Find the line with "M732,1213l-23,45 -11,42 9,45" and the line with "M581,1126l38,-36 12,-16 20,-8 21,1 45,8 66,16" in the entries below; output exactly those two lines, every line between them, and no others.

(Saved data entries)
-.-.-
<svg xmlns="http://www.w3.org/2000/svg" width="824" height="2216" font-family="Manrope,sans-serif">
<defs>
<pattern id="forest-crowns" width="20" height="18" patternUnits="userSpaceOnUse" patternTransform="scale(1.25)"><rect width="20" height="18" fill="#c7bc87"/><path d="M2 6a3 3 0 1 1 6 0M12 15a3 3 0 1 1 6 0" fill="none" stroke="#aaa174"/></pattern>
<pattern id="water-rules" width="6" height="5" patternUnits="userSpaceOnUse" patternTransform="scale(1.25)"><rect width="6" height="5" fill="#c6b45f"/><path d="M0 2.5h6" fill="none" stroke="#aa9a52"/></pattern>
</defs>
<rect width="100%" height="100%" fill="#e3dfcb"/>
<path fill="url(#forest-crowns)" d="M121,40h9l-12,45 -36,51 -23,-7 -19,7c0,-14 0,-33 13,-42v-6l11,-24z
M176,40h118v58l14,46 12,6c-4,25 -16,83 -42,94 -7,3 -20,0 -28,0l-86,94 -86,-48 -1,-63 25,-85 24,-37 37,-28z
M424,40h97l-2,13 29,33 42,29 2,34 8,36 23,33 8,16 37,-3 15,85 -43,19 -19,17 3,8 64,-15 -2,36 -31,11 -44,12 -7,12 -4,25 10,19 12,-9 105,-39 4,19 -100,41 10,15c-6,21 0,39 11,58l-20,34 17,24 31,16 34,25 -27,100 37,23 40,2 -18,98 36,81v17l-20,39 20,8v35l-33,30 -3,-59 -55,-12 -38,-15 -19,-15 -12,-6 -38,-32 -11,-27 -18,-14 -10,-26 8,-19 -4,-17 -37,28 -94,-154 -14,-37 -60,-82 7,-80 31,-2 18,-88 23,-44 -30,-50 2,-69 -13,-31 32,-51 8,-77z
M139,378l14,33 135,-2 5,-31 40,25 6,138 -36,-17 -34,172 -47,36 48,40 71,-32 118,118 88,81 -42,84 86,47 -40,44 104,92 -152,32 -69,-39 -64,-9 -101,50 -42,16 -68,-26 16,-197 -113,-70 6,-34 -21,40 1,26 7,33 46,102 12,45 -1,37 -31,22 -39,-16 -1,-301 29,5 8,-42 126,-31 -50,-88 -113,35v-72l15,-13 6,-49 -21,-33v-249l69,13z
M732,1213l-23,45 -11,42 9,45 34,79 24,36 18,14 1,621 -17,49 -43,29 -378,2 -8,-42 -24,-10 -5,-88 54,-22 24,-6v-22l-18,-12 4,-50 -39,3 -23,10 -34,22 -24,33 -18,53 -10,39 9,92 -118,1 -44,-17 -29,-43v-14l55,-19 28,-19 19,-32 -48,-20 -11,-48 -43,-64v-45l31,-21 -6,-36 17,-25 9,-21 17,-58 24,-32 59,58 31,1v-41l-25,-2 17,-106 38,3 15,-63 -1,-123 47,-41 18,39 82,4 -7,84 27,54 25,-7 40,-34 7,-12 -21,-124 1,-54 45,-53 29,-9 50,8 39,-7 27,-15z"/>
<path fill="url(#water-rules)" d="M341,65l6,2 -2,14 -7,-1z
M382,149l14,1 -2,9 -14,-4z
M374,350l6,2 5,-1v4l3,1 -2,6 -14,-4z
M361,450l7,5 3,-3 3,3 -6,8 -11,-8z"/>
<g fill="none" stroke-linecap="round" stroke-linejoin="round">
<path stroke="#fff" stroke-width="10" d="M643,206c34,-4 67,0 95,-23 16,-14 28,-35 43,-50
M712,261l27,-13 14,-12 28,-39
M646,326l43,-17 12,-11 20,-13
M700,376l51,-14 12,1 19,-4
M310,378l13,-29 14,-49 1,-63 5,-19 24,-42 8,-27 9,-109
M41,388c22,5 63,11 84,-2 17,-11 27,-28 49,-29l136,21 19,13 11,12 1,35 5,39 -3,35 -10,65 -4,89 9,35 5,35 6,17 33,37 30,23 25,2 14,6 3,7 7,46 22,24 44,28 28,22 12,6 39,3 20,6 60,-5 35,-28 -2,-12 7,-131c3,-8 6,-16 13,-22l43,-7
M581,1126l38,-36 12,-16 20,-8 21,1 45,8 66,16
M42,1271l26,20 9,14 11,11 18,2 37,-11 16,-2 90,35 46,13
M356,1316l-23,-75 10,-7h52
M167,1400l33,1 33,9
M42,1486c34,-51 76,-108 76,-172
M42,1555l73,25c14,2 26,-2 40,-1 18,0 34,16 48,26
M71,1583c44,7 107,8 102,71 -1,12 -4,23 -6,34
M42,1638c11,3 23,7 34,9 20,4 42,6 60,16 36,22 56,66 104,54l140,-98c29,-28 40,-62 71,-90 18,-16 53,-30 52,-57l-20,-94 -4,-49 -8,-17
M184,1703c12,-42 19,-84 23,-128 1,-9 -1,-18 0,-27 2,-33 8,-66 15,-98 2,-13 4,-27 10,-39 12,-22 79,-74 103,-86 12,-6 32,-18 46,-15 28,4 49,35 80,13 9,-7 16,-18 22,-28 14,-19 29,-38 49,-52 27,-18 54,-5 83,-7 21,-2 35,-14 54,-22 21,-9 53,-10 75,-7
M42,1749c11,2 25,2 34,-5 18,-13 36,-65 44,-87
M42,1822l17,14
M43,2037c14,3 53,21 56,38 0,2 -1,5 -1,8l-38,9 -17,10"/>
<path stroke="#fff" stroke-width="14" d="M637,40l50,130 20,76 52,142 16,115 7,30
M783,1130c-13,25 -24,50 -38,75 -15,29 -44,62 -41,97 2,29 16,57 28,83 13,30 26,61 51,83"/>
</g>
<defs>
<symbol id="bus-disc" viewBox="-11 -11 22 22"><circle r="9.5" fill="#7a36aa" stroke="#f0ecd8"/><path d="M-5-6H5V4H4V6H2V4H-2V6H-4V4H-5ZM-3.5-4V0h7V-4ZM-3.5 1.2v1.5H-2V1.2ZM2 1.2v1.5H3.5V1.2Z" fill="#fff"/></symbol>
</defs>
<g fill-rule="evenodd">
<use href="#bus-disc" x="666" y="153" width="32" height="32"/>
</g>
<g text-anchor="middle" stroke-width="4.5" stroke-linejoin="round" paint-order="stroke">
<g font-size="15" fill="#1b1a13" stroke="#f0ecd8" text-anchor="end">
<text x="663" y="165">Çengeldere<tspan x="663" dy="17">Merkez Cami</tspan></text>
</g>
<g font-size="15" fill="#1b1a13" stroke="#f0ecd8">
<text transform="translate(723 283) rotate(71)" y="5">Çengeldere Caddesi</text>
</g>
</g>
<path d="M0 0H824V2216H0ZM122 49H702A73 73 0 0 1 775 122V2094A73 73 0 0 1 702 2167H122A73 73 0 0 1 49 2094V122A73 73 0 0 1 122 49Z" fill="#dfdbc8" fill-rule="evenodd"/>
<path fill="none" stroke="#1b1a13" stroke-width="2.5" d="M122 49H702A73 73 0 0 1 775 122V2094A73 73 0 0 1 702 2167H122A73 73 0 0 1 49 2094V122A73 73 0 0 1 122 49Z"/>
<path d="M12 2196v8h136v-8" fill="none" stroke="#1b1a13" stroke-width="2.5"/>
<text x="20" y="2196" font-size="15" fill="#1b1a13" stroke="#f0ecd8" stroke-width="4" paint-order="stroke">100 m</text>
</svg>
-.-.-
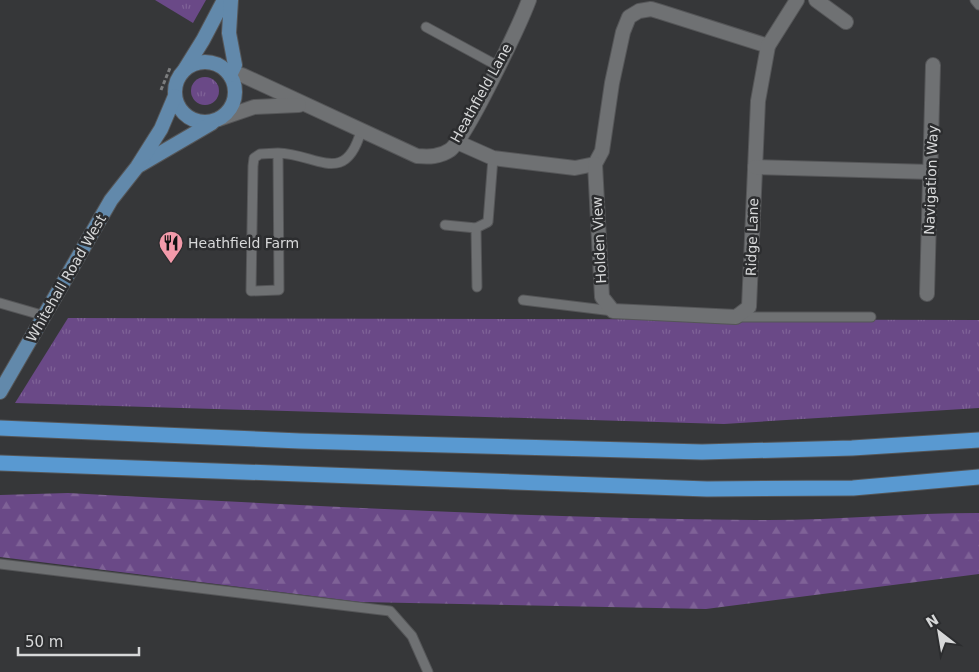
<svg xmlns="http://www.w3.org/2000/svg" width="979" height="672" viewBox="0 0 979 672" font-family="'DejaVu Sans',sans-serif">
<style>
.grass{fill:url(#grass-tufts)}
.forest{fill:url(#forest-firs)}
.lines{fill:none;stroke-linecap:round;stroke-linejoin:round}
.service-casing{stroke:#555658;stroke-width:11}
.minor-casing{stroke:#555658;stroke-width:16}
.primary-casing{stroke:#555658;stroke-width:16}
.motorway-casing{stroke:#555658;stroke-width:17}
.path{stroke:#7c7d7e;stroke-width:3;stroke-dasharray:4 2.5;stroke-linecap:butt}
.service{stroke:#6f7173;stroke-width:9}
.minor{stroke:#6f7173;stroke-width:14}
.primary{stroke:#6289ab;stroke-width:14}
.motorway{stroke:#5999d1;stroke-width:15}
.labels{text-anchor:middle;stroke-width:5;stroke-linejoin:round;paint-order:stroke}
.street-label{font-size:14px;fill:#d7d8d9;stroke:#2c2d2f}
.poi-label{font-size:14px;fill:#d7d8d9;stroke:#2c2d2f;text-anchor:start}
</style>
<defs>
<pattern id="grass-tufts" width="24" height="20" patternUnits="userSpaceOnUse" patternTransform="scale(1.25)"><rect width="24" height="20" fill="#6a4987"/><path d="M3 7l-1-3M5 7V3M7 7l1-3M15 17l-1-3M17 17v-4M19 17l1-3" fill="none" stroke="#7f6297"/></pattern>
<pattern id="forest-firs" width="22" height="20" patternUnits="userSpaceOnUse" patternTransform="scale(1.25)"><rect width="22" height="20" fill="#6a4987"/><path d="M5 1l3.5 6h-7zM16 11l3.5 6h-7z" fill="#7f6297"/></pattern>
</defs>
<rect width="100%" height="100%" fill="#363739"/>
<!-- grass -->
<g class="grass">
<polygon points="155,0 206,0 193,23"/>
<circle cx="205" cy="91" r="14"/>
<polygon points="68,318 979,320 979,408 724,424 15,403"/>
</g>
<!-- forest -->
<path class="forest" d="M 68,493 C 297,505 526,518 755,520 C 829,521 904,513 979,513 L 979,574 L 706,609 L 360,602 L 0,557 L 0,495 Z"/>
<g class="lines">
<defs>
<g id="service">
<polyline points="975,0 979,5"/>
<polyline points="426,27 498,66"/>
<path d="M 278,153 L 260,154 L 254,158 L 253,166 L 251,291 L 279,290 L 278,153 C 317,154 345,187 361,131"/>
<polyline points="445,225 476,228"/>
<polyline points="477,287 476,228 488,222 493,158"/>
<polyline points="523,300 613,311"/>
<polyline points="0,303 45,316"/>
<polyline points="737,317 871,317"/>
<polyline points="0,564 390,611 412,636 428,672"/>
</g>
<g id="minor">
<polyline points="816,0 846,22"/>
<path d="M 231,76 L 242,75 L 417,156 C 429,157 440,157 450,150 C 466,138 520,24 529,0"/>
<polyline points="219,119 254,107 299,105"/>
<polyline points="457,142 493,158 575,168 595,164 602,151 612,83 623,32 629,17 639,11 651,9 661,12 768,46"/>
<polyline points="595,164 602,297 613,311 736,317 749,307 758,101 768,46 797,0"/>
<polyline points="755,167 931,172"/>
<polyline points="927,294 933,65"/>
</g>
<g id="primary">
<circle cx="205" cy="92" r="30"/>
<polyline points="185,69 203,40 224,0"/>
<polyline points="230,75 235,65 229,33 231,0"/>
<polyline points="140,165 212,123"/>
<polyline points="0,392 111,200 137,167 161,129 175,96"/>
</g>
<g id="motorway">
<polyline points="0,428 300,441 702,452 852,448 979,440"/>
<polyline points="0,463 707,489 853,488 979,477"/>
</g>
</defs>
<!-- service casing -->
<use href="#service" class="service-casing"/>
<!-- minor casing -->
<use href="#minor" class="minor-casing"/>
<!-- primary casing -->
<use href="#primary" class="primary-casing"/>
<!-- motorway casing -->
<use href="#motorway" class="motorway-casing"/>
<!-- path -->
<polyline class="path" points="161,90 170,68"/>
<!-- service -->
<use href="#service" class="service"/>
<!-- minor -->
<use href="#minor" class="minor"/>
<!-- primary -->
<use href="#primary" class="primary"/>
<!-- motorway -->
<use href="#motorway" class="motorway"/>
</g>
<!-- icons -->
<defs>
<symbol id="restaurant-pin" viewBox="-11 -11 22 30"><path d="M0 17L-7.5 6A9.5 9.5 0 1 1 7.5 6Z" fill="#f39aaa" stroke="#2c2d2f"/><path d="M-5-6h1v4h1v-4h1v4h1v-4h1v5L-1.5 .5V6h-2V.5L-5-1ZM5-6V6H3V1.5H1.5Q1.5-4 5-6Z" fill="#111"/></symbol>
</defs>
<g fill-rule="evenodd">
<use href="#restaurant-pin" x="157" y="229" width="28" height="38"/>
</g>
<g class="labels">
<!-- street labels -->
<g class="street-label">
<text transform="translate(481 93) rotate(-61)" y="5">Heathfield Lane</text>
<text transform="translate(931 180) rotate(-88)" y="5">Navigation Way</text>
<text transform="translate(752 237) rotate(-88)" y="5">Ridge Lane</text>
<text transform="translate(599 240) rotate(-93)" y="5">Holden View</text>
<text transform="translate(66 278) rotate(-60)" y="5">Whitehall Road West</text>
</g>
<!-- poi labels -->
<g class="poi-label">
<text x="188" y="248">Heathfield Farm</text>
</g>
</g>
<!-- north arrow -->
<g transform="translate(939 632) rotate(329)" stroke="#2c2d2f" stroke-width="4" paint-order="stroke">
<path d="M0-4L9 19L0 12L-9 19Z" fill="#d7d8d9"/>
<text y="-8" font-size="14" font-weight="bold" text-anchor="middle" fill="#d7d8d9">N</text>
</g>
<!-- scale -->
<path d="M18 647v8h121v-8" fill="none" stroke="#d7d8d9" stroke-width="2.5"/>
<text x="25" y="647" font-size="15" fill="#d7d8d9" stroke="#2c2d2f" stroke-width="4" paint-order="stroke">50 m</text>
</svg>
-.-.-
Written response =
M732,1213l-23,45 -11,42 9,45 34,79 24,36 18,14 1,621 -17,49 -43,29 -378,2 -8,-42 -24,-10 -5,-88 54,-22 24,-6v-22l-18,-12 4,-50 -39,3 -23,10 -34,22 -24,33 -18,53 -10,39 9,92 -118,1 -44,-17 -29,-43v-14l55,-19 28,-19 19,-32 -48,-20 -11,-48 -43,-64v-45l31,-21 -6,-36 17,-25 9,-21 17,-58 24,-32 59,58 31,1v-41l-25,-2 17,-106 38,3 15,-63 -1,-123 47,-41 18,39 82,4 -7,84 27,54 25,-7 40,-34 7,-12 -21,-124 1,-54 45,-53 29,-9 50,8 39,-7 27,-15z"/>
<path fill="url(#water-rules)" d="M341,65l6,2 -2,14 -7,-1z
M382,149l14,1 -2,9 -14,-4z
M374,350l6,2 5,-1v4l3,1 -2,6 -14,-4z
M361,450l7,5 3,-3 3,3 -6,8 -11,-8z"/>
<g fill="none" stroke-linecap="round" stroke-linejoin="round">
<path stroke="#fff" stroke-width="10" d="M643,206c34,-4 67,0 95,-23 16,-14 28,-35 43,-50
M712,261l27,-13 14,-12 28,-39
M646,326l43,-17 12,-11 20,-13
M700,376l51,-14 12,1 19,-4
M310,378l13,-29 14,-49 1,-63 5,-19 24,-42 8,-27 9,-109
M41,388c22,5 63,11 84,-2 17,-11 27,-28 49,-29l136,21 19,13 11,12 1,35 5,39 -3,35 -10,65 -4,89 9,35 5,35 6,17 33,37 30,23 25,2 14,6 3,7 7,46 22,24 44,28 28,22 12,6 39,3 20,6 60,-5 35,-28 -2,-12 7,-131c3,-8 6,-16 13,-22l43,-7
M581,1126l38,-36 12,-16 20,-8 21,1 45,8 66,16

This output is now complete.